** Opening Data for processing block **
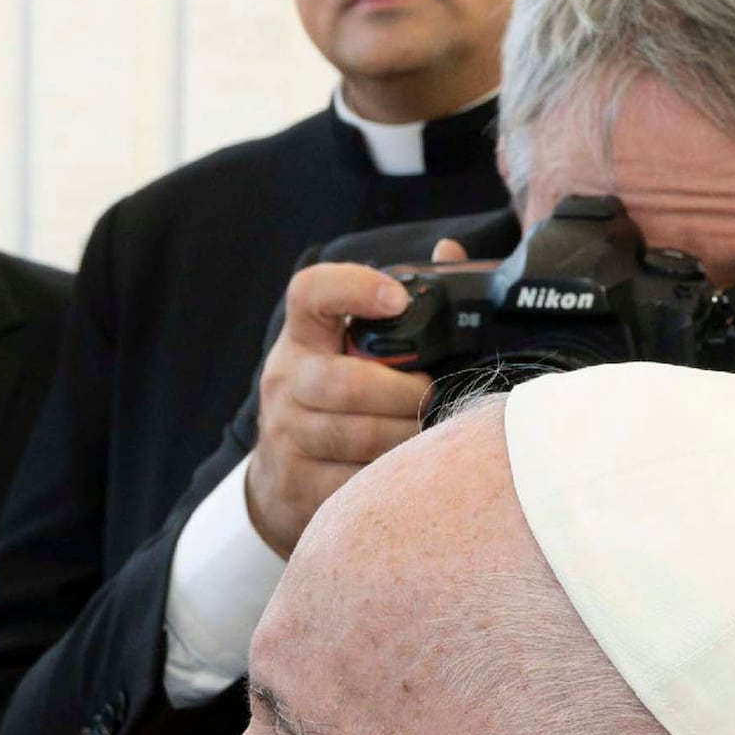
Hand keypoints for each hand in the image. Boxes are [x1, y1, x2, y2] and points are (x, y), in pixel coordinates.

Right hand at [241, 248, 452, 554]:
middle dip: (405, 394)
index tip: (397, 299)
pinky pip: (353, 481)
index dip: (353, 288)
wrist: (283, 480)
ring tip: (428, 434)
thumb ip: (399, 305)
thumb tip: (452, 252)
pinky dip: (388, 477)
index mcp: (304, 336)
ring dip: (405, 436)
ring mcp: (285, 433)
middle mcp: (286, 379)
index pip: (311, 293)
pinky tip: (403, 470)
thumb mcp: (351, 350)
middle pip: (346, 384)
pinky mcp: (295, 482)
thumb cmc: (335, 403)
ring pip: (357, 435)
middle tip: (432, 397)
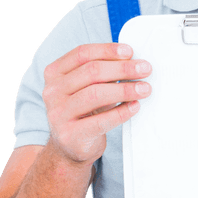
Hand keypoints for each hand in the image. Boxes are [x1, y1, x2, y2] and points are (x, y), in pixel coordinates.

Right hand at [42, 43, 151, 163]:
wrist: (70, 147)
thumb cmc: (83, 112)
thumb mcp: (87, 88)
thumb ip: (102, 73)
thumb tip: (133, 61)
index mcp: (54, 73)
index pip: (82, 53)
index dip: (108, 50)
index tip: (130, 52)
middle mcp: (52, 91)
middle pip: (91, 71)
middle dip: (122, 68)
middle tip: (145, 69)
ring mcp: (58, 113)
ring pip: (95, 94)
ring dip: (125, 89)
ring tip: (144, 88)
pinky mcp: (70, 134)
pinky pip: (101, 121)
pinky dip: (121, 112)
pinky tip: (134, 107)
** Closing Data for processing block **
** Opening Data for processing block **
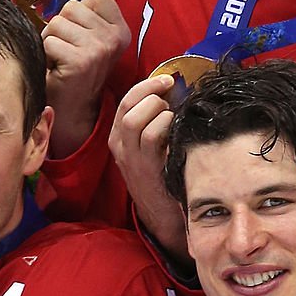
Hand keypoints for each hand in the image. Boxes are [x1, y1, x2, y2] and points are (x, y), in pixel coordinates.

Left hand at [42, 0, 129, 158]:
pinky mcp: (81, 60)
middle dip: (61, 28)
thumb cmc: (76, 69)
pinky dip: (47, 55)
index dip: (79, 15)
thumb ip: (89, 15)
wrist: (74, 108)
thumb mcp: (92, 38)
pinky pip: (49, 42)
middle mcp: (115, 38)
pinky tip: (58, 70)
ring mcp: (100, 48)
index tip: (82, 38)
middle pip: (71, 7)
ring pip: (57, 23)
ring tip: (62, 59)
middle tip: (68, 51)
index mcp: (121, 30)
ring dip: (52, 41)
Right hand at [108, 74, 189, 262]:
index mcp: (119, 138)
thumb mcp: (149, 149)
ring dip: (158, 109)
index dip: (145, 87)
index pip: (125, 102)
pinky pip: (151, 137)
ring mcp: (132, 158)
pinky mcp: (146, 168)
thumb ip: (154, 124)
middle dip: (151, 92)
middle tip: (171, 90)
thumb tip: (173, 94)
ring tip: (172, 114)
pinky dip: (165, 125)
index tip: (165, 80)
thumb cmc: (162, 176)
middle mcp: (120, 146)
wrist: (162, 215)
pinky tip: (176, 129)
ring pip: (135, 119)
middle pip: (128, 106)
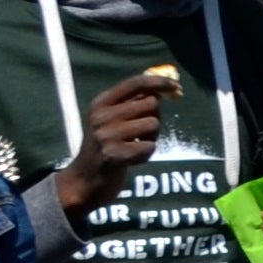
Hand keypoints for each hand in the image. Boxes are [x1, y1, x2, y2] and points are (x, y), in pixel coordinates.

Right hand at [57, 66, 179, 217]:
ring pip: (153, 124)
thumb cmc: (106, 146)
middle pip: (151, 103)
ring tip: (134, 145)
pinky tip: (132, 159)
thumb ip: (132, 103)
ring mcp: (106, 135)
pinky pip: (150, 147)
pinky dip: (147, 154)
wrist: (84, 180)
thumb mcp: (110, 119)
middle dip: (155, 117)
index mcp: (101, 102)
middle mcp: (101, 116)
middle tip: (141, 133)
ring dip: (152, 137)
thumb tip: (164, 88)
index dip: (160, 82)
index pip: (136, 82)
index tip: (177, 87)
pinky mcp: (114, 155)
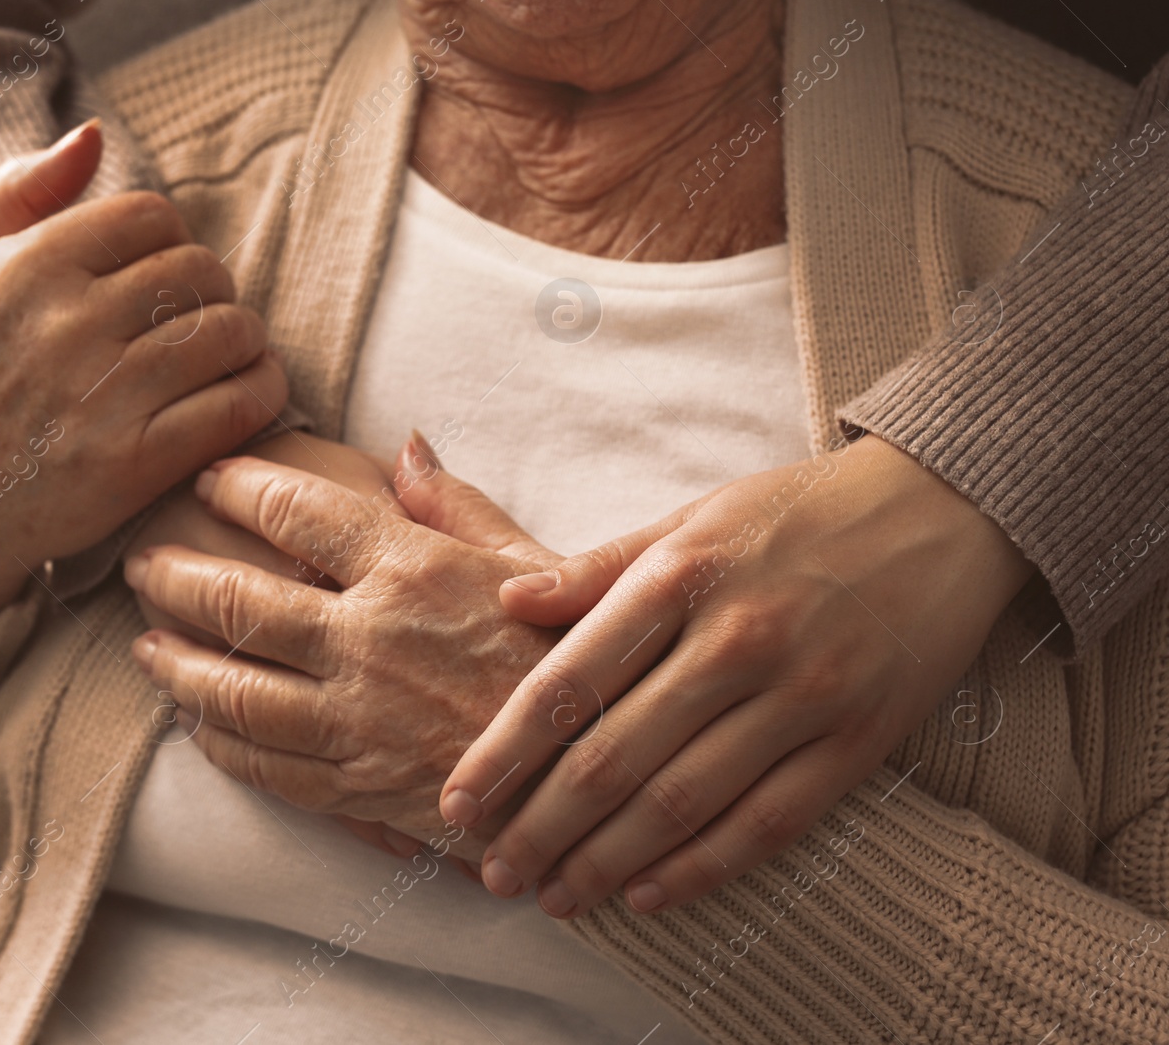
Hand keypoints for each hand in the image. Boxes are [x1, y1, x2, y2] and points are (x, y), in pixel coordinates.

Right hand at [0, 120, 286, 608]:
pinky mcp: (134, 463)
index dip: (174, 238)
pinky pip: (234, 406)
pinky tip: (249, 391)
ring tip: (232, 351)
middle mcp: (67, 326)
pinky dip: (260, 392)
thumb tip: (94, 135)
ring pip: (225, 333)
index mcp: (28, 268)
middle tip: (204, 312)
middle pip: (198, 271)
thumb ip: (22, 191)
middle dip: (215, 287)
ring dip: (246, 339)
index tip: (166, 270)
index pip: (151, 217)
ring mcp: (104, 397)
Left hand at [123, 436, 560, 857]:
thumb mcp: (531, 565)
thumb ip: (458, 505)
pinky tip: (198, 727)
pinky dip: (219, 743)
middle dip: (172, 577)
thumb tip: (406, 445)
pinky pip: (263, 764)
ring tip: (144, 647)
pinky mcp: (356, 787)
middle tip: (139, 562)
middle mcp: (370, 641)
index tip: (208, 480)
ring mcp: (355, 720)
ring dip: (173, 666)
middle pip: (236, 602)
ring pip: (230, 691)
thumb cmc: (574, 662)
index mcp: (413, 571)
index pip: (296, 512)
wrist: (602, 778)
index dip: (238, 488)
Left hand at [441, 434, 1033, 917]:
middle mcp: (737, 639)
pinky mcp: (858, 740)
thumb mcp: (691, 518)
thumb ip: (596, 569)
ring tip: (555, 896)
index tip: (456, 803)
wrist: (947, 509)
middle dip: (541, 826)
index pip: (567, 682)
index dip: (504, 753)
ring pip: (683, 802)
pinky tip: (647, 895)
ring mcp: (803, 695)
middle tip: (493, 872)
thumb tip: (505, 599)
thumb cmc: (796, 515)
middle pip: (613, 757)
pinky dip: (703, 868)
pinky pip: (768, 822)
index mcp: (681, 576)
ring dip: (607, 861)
** Closing Data for processing block **
** Opening Data for processing block **
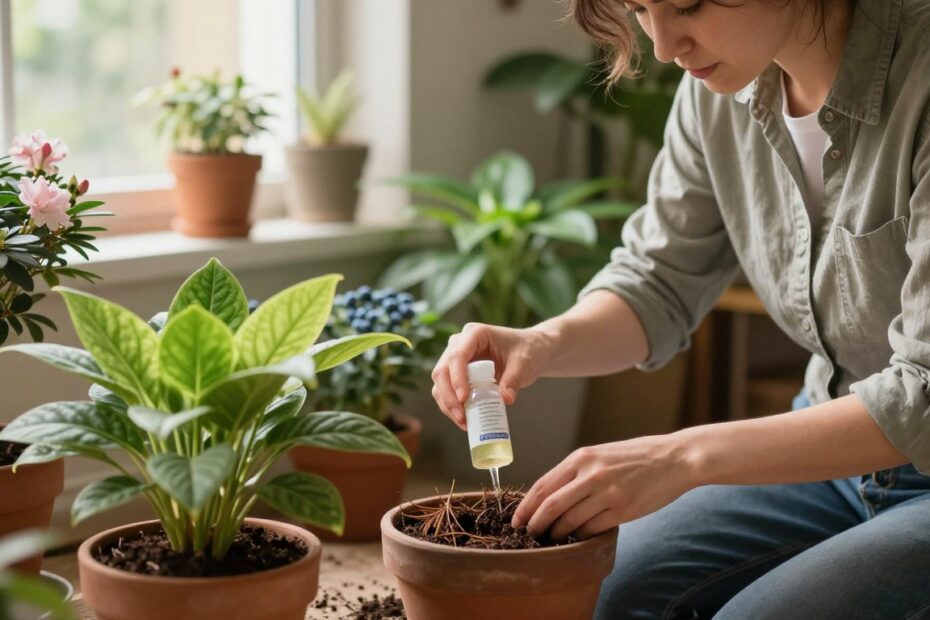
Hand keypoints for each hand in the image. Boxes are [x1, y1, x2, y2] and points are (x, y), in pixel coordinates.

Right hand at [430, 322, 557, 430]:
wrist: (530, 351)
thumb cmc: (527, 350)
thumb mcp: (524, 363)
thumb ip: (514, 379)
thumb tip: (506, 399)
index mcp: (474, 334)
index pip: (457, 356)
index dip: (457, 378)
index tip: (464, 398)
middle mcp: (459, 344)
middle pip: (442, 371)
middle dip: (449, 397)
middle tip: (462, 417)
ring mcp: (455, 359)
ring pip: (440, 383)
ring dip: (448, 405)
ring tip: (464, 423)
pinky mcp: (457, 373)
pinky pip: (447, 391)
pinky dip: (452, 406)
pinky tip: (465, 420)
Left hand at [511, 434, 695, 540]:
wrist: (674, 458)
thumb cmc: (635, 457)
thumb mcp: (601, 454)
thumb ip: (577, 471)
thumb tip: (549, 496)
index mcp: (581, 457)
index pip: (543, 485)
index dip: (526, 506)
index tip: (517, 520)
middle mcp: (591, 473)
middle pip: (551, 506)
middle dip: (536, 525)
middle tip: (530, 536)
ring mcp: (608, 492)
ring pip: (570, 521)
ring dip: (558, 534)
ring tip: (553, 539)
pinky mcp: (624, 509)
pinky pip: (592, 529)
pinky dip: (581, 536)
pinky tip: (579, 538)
** Closing Data for processing block **
— About this exercise —
From the entries above, restate word for word the lines from the line containing "middle pip: (151, 103)" to the line containing "middle tip: (141, 133)", both ends included, and nothing more.

— Finished exercise —
middle pip: (151, 103)
ring tip: (134, 145)
pinky tip: (132, 159)
thumb ip: (132, 103)
ring mcp: (106, 135)
pinky pip: (150, 147)
pinky dip: (147, 154)
wrist: (84, 180)
thumb mcp: (110, 119)
middle dip: (155, 117)
index mcp: (101, 102)
middle mcp: (101, 116)
middle tip: (141, 133)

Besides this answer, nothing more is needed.